Особенно, когда знаешь, что там творится с Михаем.
Не то, чтобы старосту было сильно жаль, но…
Они без приключений вывели Щавеля за калитку, и только тогда Злата осмелилась посмотреть на Таро.
— А как же… Михай?
— А разве с ним что-нибудь не так? — губы Таро улыбались, но в глазах был лед, — кажется, это вполне естественное его состояние.
— Нет, нет… Пожалуйста, отпусти его. Он… все же он не заслуживает…
— Думаешь?
Она невольно залюбовалась им. Глаза… просто необыкновенные. Таких не бывает у людей.
А потом одернула себя. Дура ты, Злата. У Велеслава тоже глаза были ах какие необыкновенные. И что с того? Не наелась еще княжьих плетей?
— Пожалуйста, — голос упал до шепота, — у него хорошая жена.
Таро дернул щекой, щелкнул пальцами.
— Все, идем… цветочек. Ничего у твоего старосты не отсохнет.
Глава 2. Таро
Если маг развоплотился по собственной воле и следуя определенному ритуалу, то рано или поздно он где-нибудь воплотится. Самое страшное, что при этом могло приключиться — это воплощение лет эдак через тысячу. Или больше.

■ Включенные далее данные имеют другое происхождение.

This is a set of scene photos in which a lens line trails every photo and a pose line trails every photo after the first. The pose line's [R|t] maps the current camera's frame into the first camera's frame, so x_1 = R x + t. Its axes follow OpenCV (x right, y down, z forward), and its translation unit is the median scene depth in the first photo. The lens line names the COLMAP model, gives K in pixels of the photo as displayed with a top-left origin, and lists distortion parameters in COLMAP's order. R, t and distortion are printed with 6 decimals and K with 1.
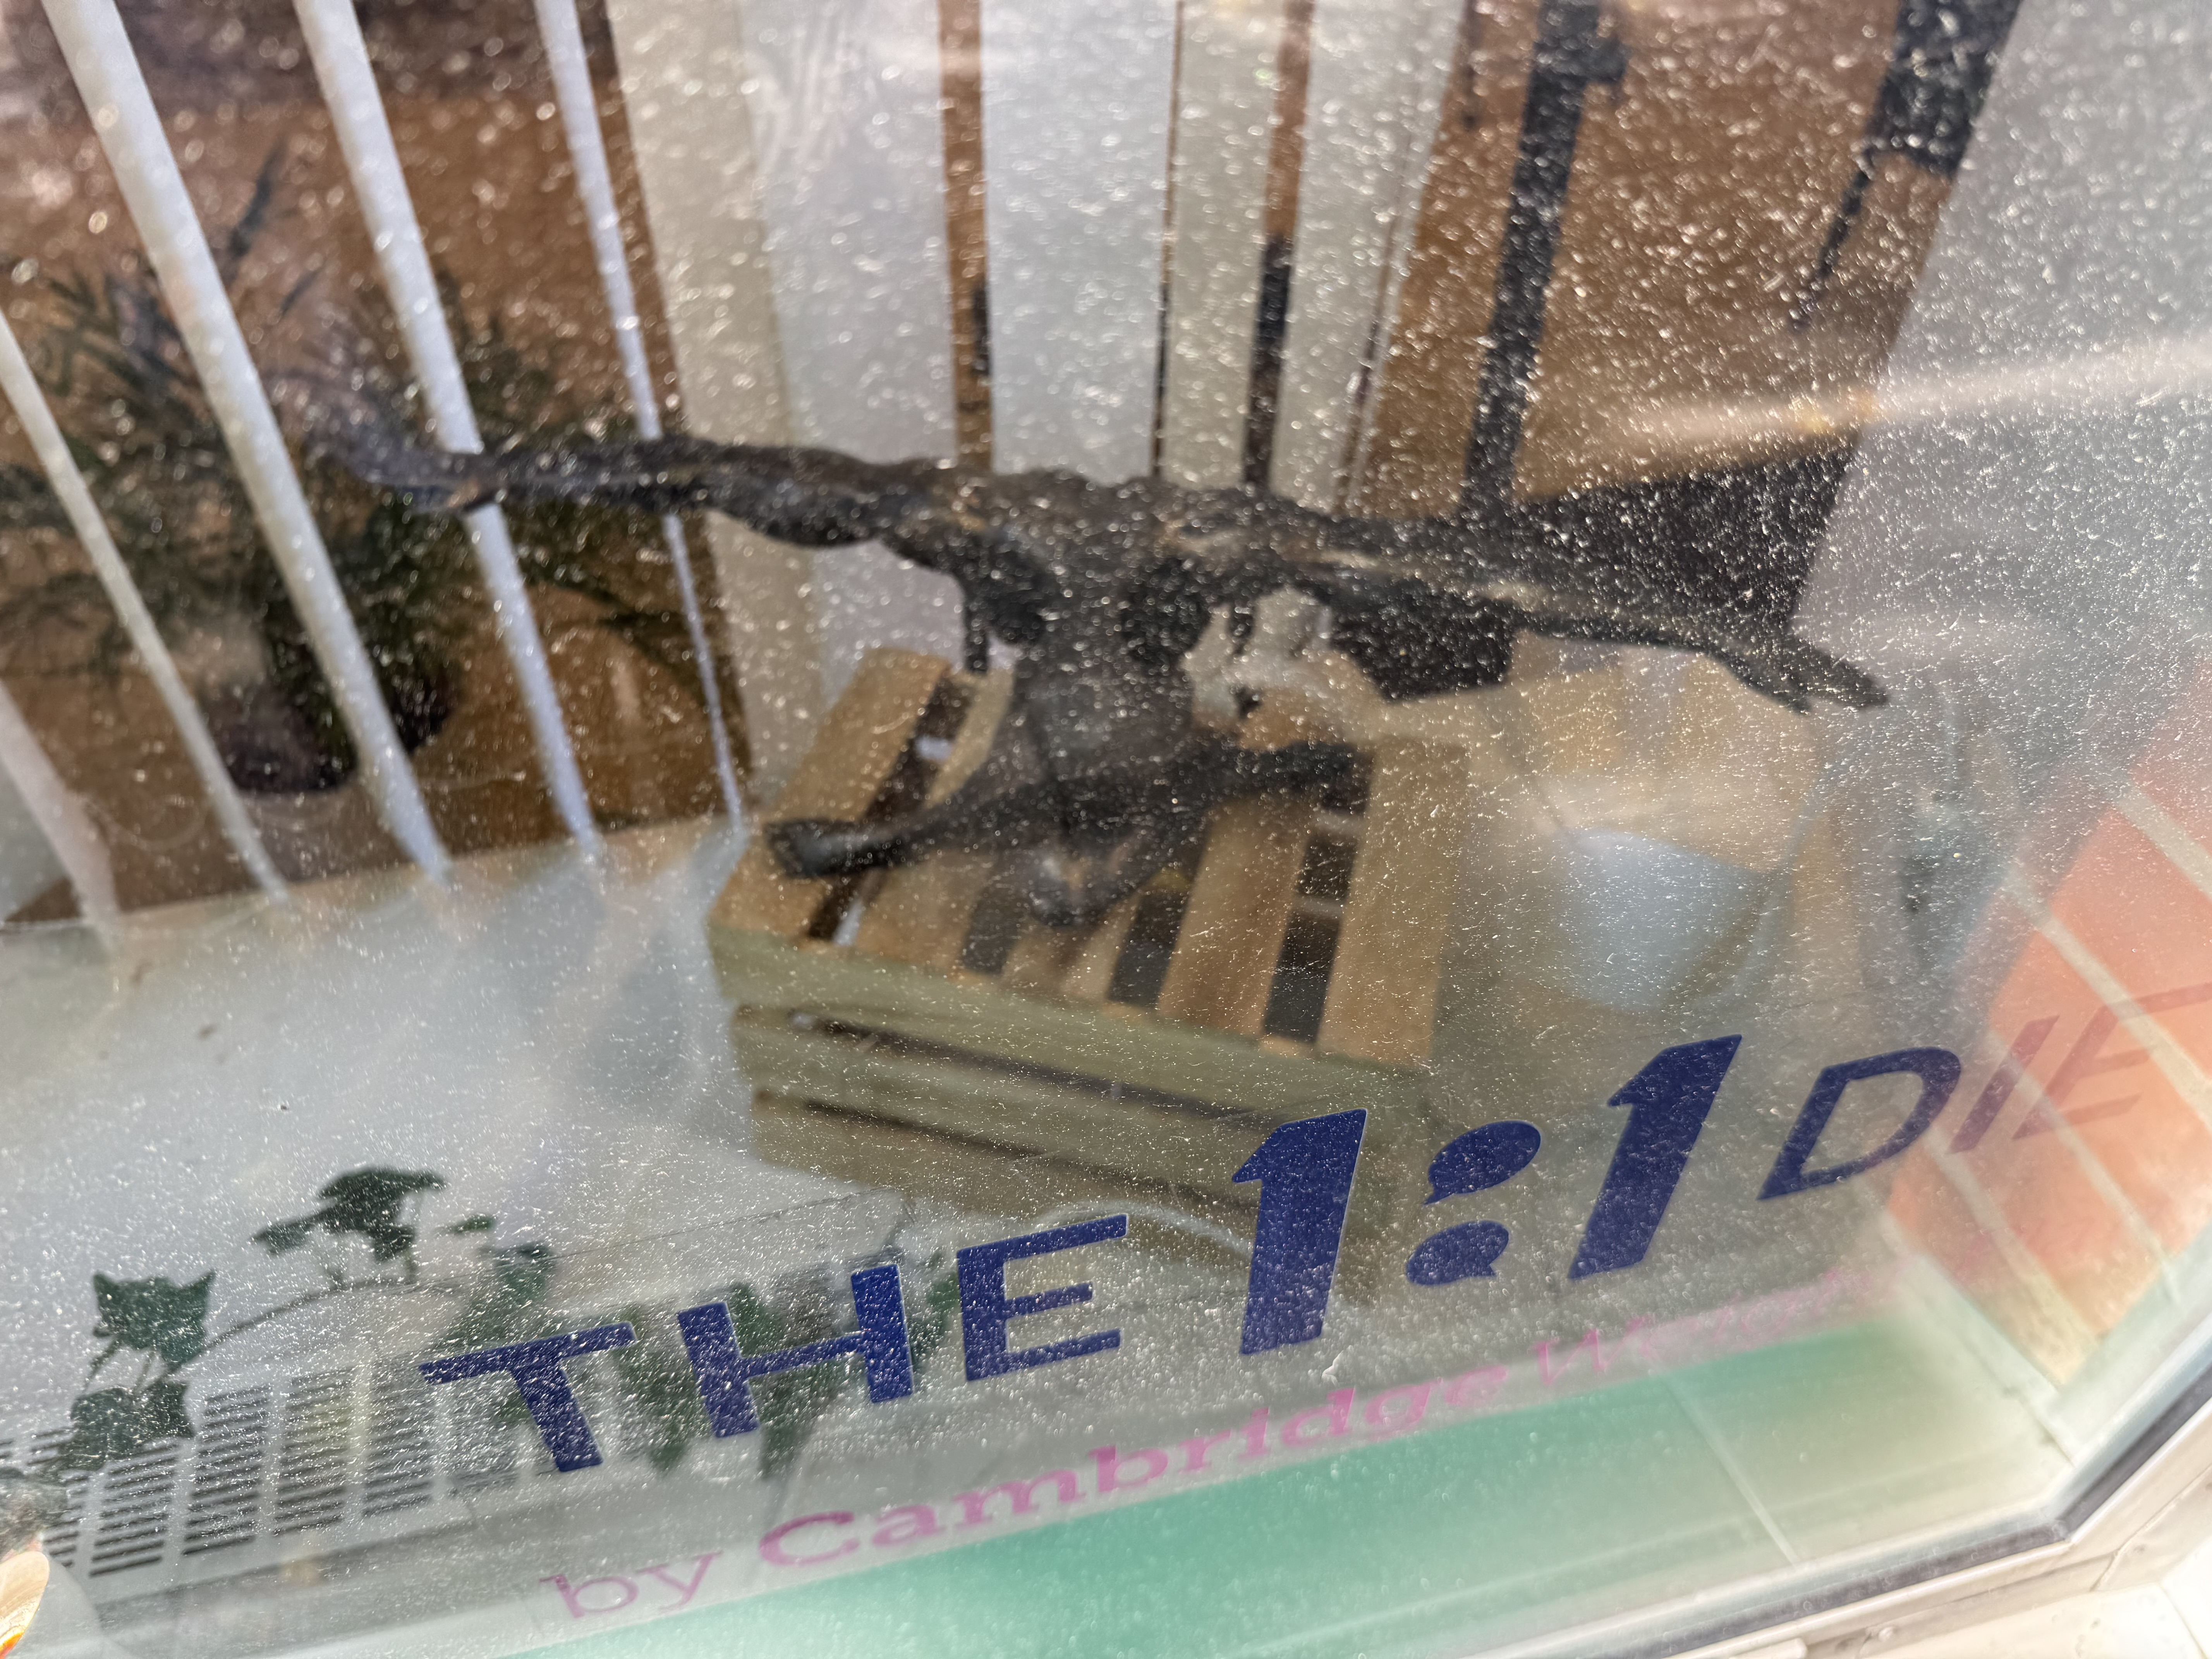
lens RADIAL K [[1577.6, 0, 1103.0], [0, 1577.6, 828.2], [0, 0, 1]] dist [0.028977, -0.037749]
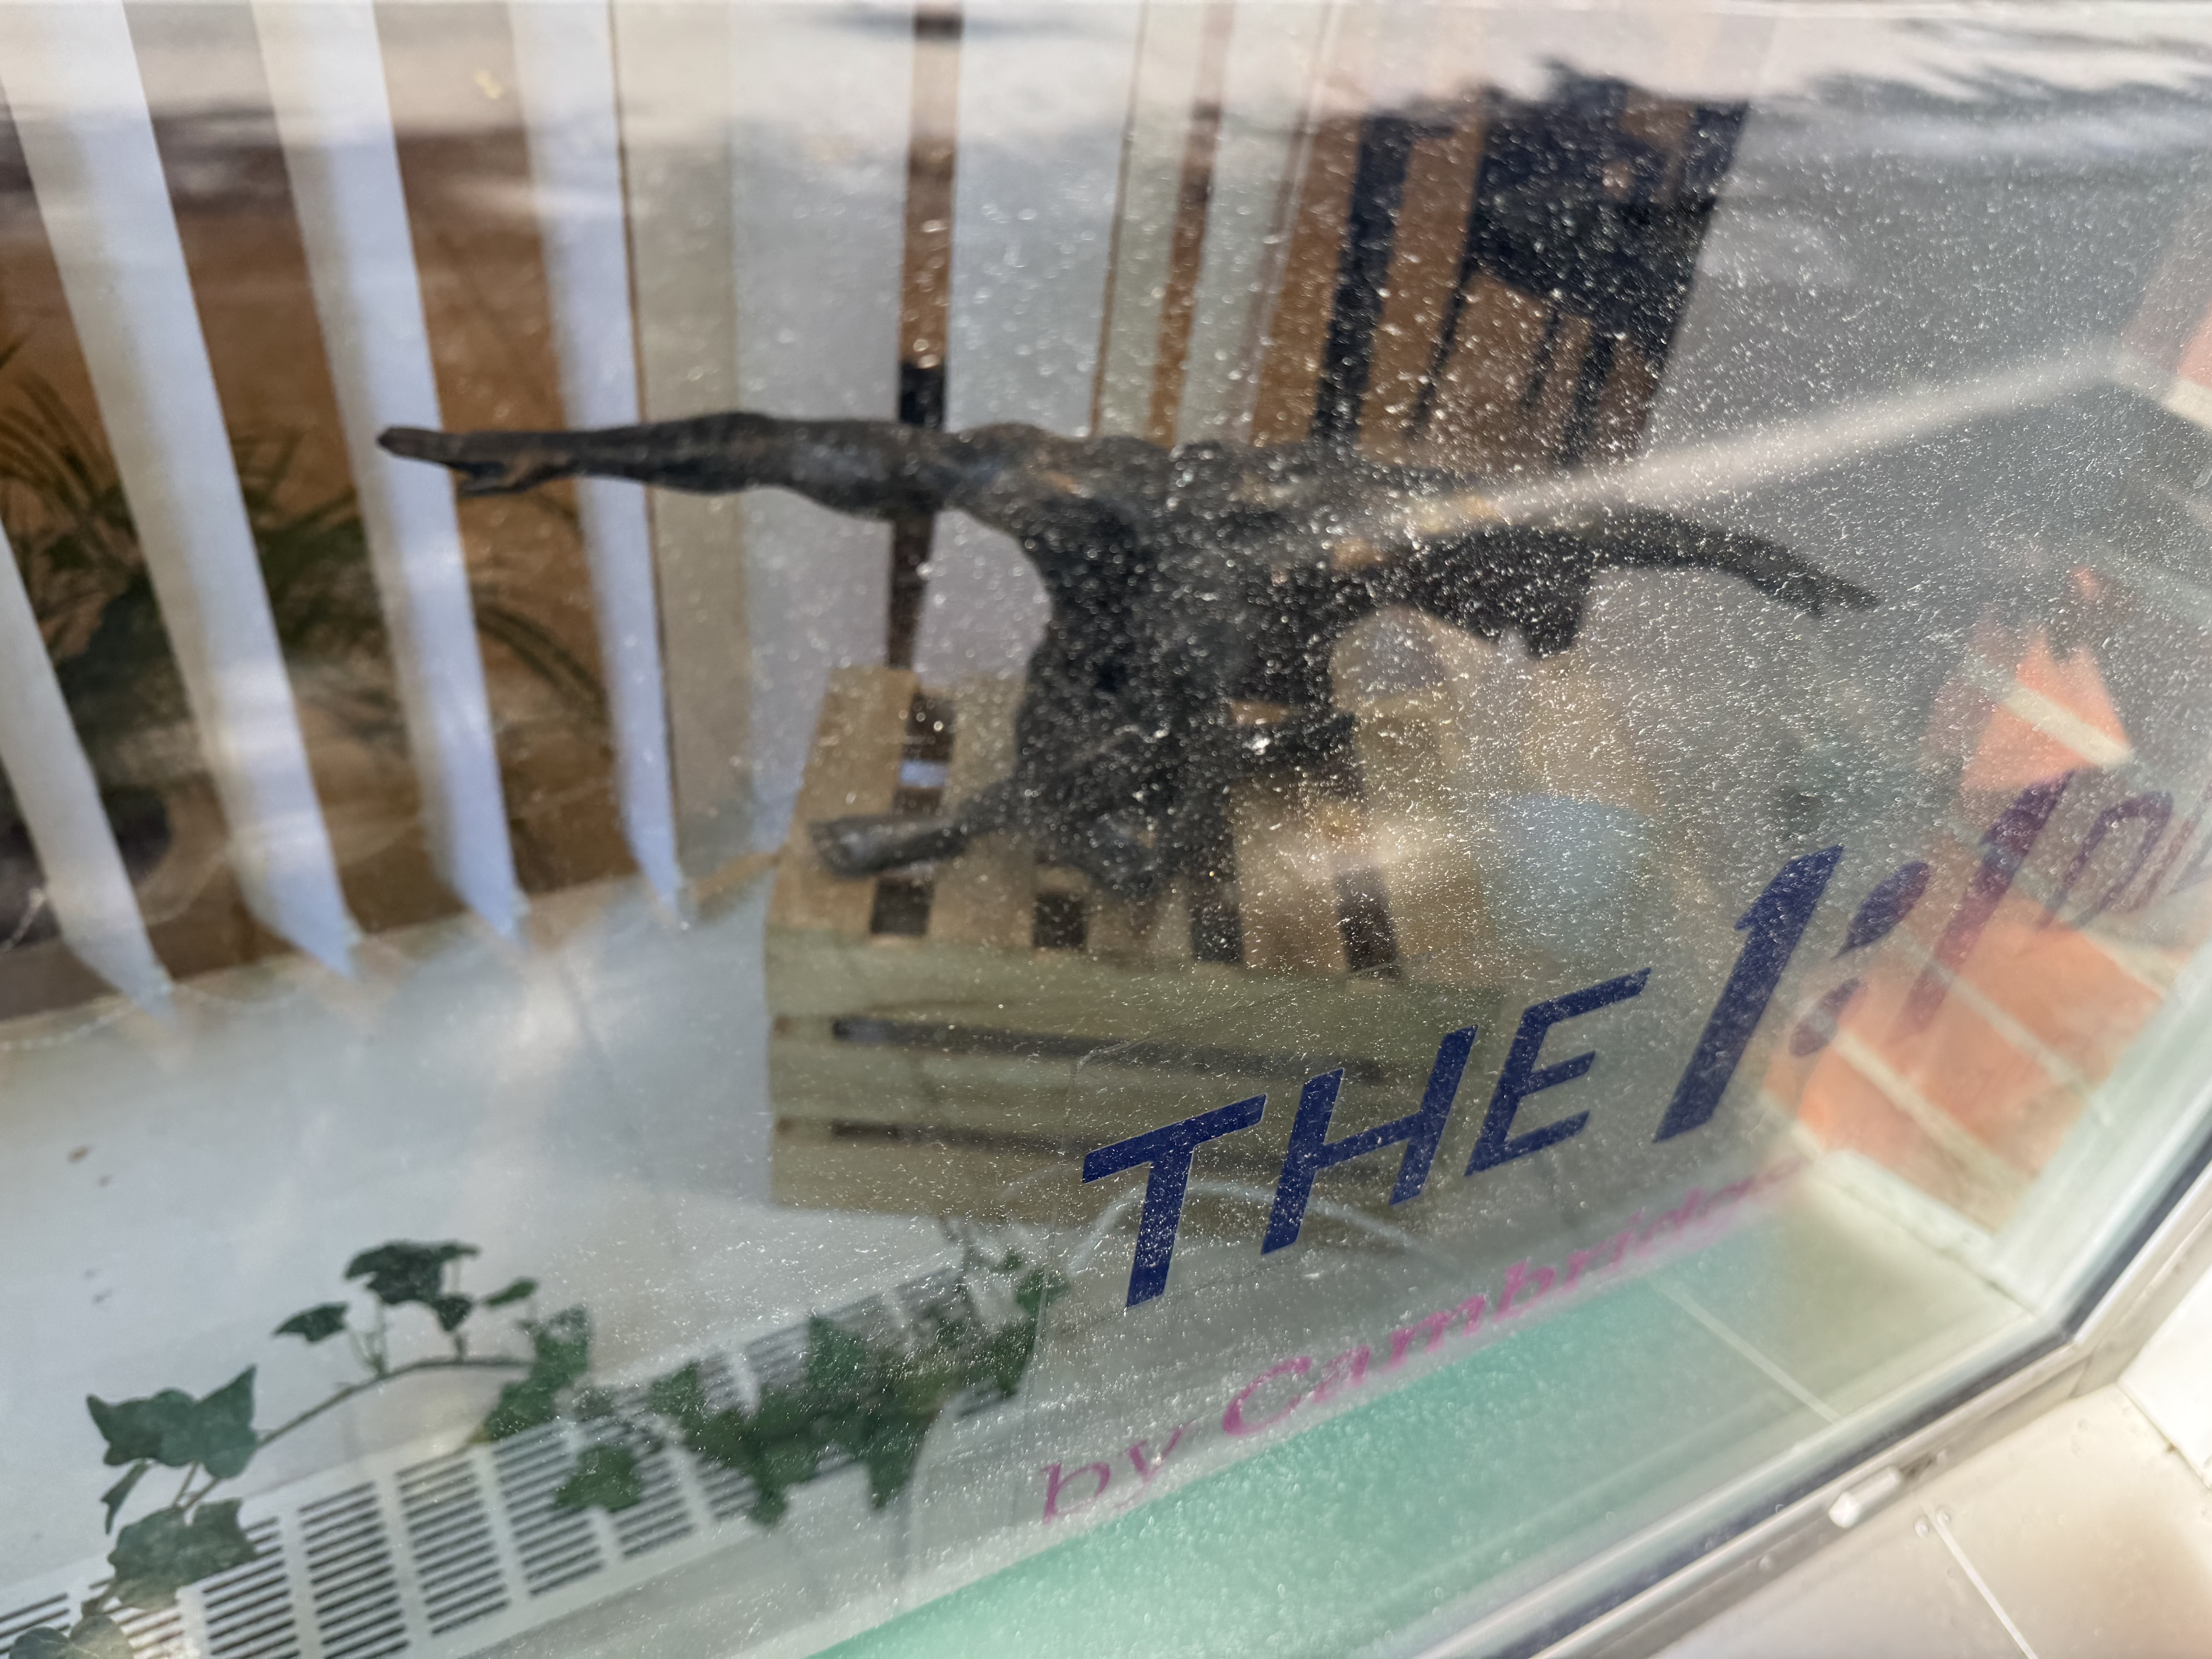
lens RADIAL K [[1577.6, 0, 1085.1], [0, 1577.6, 849.9], [0, 0, 1]] dist [0.028977, -0.037749]
pose [[0.968649, -0.080407, 0.235062, -0.285035], [0.099333, 0.992603, -0.069795, 0.099143], [-0.227711, 0.090956, 0.969471, 0.026858]]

Но мироздание сжалилось. И вернуло Таро из небытия в заснеженный лес всего лишь через три года после того, как он окончательно и навсегда запечатал собой Разлом, закрывая прорыв в материи этого мира.
Наверное, он и в самом деле замерз бы и умер теперь уже настоящей смертью, если бы не тощая замарашка, у которой хватило силенок дотащить бесчувственное тело до своей совершенно удручающего вида избы. Смешно. Величайшего мага исчезнувшей ныне империи спасла белобрысая, измазанная золой пигалица.
«И как ты докатился до такой жизни, Таро Гелиссэ?»
Он проснулся ночью и долго сидел на жесткой скамье, глядя в темень. В те часы Таро пытался понять, что же ему делать дальше. Самым правильным казалось вернуться в замок на пустошах, хоть путешествие в его нынешнем состоянии займет изрядно времени. А потом словно ледяной волной окатило: что, если прошло сто, двести или больше лет, и ни Лорин с ее некромантом, ни рыжего огонька по имени Зоринка давно нет в живых? Что, если портал приведет его к руинам величественного когда-то замка? И он испугался. Как странно — не боялся, когда ставил камни Крови, чтобы оградить живые земли от мертвых. Недрогнувшей рукой резал своих самых близких, чтобы сделать из них нежить, но нежить необходимую в тот момент. Не боялся, наконец, самим собой наложить последнюю и самую крепкую печать на источник самой смерти в Разломе, тем самым изгоняя засевшую в его теле личинку Некроса. А вот от одной мысли о том, что остался совершенно один в этом мире, сделалось жутко до такой степени, что хотелось кричать.